Schumpeter: inovação, destruição criadora e desenvolvimento

Joseph Alois Schumpeter faz parte de um seleto panteão de economistas, é comprovadamente responsável pela revisão de todo o pensamento econômico de sua época e fruto até hoje de estudos e reflexões. Nascido no extinto Império Austro-húngaro, primeira metade do séc. XIX e, coincidentemente, no mesmo ano da morte de Karl Marx e do nascimento de John M. Keynes.

Schumpeter é considerado um dos economistas mais importantes da história, sobretudo por suas contribuições na teoria do crescimento econômico, democracia, estratégias empresarias e história econômica.

Quem foi Joseph Schumpeter?

O economista austríaco foi um dos vários pensadores que nasceu embebido na avalanche causada por Charles Darwin e a Teoria da Seleção Natural, que rapidamente transcendeu as ciências biológicas, para ser aplicada na ótica das ciências humanas. O economista sonhava contribuir para a criação da “Economia Exata”, com rigor suficiente para se assemelhar à física, sendo previsível e passível de controle – porém já no final de sua vida, pode chegar à conclusão de que a dita “Economia Exata” é tão incongruente quanto uma “História Exata”.

Como todo gênio, foi precoce em toda sua vida, depois de formar-se em Direito na Universidade de Viena no ano 1904, passou um período em Londres, mas retornou para lecionar na cadeira de Antropologia na região em que hoje é situada a Ucrânia. E foi lá onde recebeu pela primeira vez seu apelido de enfant terrible, pois costumava frequentar reuniões e aulas calçando botas de montaria. Contudo, ao se casar com Glayds Seaves, mudaram-se para a cidade do Cairo, onde se tornou conselheiro de finanças da rainha egípcia e tão logo retornou, em março de 1919, para a Áustria e assumiu o posto de Ministro das Finanças a convite do Partido Socialista Cristão (não, ele não era socialista), no qual durou pífios 10 meses.

Em seguida, assumiu a presidência do famoso banco Biedermannbank, em Viena, antiga e conceituada instituição financeira de pequeno porte. O banco abriu falência em 1924, não somente por conta das difíceis condições econômicas vividas, mas também pela desonestidade de alguns de seus diretores, o que fez Schumpeter não só perder toda sua fortuna pessoal, como ainda ficar totalmente endividado. Finalmente, depois de muitas idas e vindas, em 1932, Schumpeter assume a cadeira de antropologia na Universidade Harvard, ali permanecendo até sua morte e produzindo uma quantidade assombrosa de conteúdo.

== Seção de dados ==
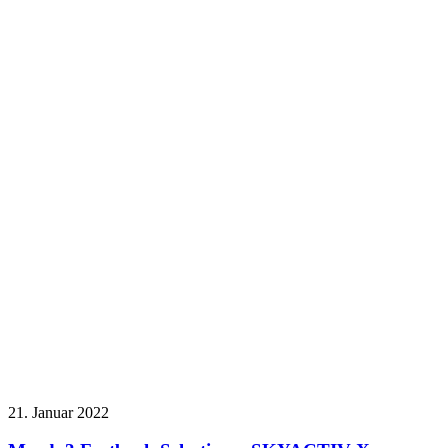
21. Januar 2022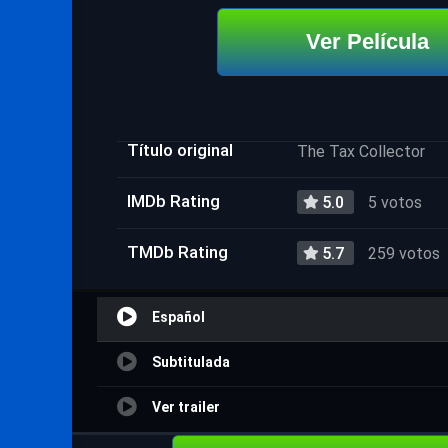
Ver Película
Título original
The Tax Collector
IMDb Rating
5.0
5 votos
TMDb Rating
5.7
259 votos
Español
Subtitulada
Ver trailer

== Ordem de trabalho ==
Segundo o trecho sobre Schumpeter, por que ele ganhou o apelido de enfant terrible? A listagem provém de outra fonte.

== Solução ==
Porque costumava frequentar reuniões e aulas calçando botas de montaria.